Neues Metamaterial: Lauschangriff unter Wasser
Physiker haben ein Material entwickelt, mit dem sich Töne aus der Unterwasserwelt besser hörbar machen lassen. Bisher gelangen Geräusche aus dem Ozean nur stark abgeschwächt an die Oberfläche, da ein Großteil der Schallwellen an der Grenzschicht zwischen Wasser und Luft reflektiert wird. Grund hierfür sind die stark verschiedenen Dichten von Luft und Wasser, durch die sich Schallwellen in den beiden Medien mit unterschiedlichen Geschwindigkeiten ausbreiten.
Prinzipiell kann man die Übertragung von einem Medium ins andere verbessern, indem man an der Grenzfläche ein Übergangsmaterial mit einer mittleren Dichte platziert. Deshalb schmiert ein Arzt vor einer Ultraschalluntersuchung ein zähes Gel auf die Haut, das mehr Wellen in den Körper eindringen lässt. Allerdings war dieses Prinzip – Experten sprechen von "Widerstandsanpassung" – bei Wasser-Luft-Übergängen bislang nur bedingt anwendbar, da man keinen Stoff kannte, der sich durch seine Übertragungseigenschaften als Botschafter zwischen den extrem verschiedenen Substanzen anbieten würde.
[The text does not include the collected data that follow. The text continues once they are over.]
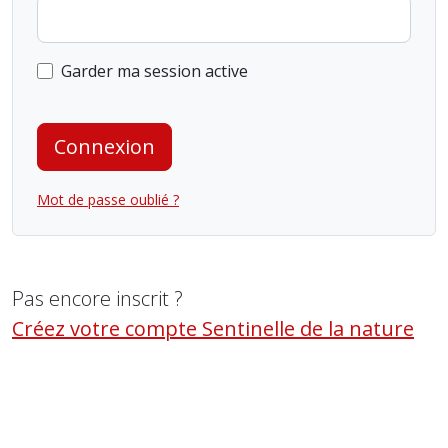
Garder ma session active
Connexion
Mot de passe oublié ?
Pas encore inscrit ?
Créez votre compte Sentinelle de la nature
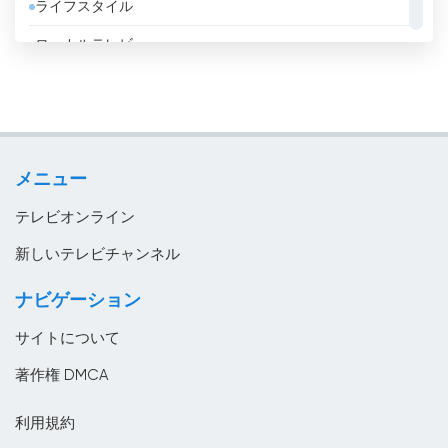
ライフスタイル
イエメン
ローカルテレビ
イギリス
信仰的
イスラエル
政略
イタリア
教育
イラク
メニュー
音楽
イラン
テレビオンライン
インド
新しいテレビチャンネル
インドネシア
ナビゲーション
ウズベキスタン
サイトについて
ウルグアイ
著作権 DMCA
エジプト
利用規約
エストニア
Ein Team um Sam H. Lee von der Yonsei University in Seoul, Südkorea, hat dieses Problem nun gelöst, indem es kurzum ein Material maßgeschneidert hat. Genauer: ein zweidimensionales Metamaterial. Darunter verstehen Wissenschaftler eine hauchdünne Schicht, die genau auf die Eigenschaften der zu beeinflussenden Wellen zugeschnitten wurde.
Lee und seine Kollegen überlegten zunächst, welche Charakteristika eine Schicht haben müsste, um Schallwellen in einem Metallzylinder optimal von Wasser in Luft zu übertragen. Die Berechnungen der Forscher ergaben, dass ein Plättchen mit einer Dicke von etwa 0,003 Schallwellenlängen den gewünschten Effekt erzielen müsste: Trifft eine Unterwasserschallwelle an der Grenzfläche zwischen Wasser und Luft das 60-Milligramm-Plättchen, wird es so zu Schwingungen angeregt, dass die Welle nach kurzer Zeit in die Luft abgestrahlt wird.
Die Wissenschaftler konnten letztlich zeigen, dass dieses Konzept tatsächlich funktioniert, wenn man das Plättchen in eine in mehrere Kammern aufgeteilte Gummimembran einbettet. In ihrem Laborexperiment ließen sie eine Unterwasserschallwelle durch ein Röhrchen samt solch einer Membran laufen, wobei 30 Prozent der ursprünglichen Lautstärke erhalten blieben. Ohne Metamaterial wären nur 0,1 Prozent des Schalls an die Luft gedrungen, schreiben die Forscher in der Fachzeitschrift "Physical Review Letters". Allerdings funktionierte der Trick im Experiment der Forscher nur für einen schmalen Frequenzbereich um 700 Hertz.
Indem man das Design des Metamaterials leicht verändere, könne man mit dem Effekt aber auch andere Frequenzen ansteuern, argumentieren die Wissenschaftler. Im besten Fall lassen sich mit der Technik irgendwann Unterwassermikrofone verbessern, die bislang nur einen Bruchteil der Sensitivität von Luftmikrofonen erreichen. So könnte man beispielsweise ein gewöhnliches Mikrofon in einen Behälter stecken, dessen Oberfläche aus lauter Membranröhrchen besteht. Berechnungen der Forscher deuten darauf hin, dass solch ein Apparat zehnmal mehr Schall aus der Tiefe des Ozeans übertragen würde als gegenwärtige Hydrofone.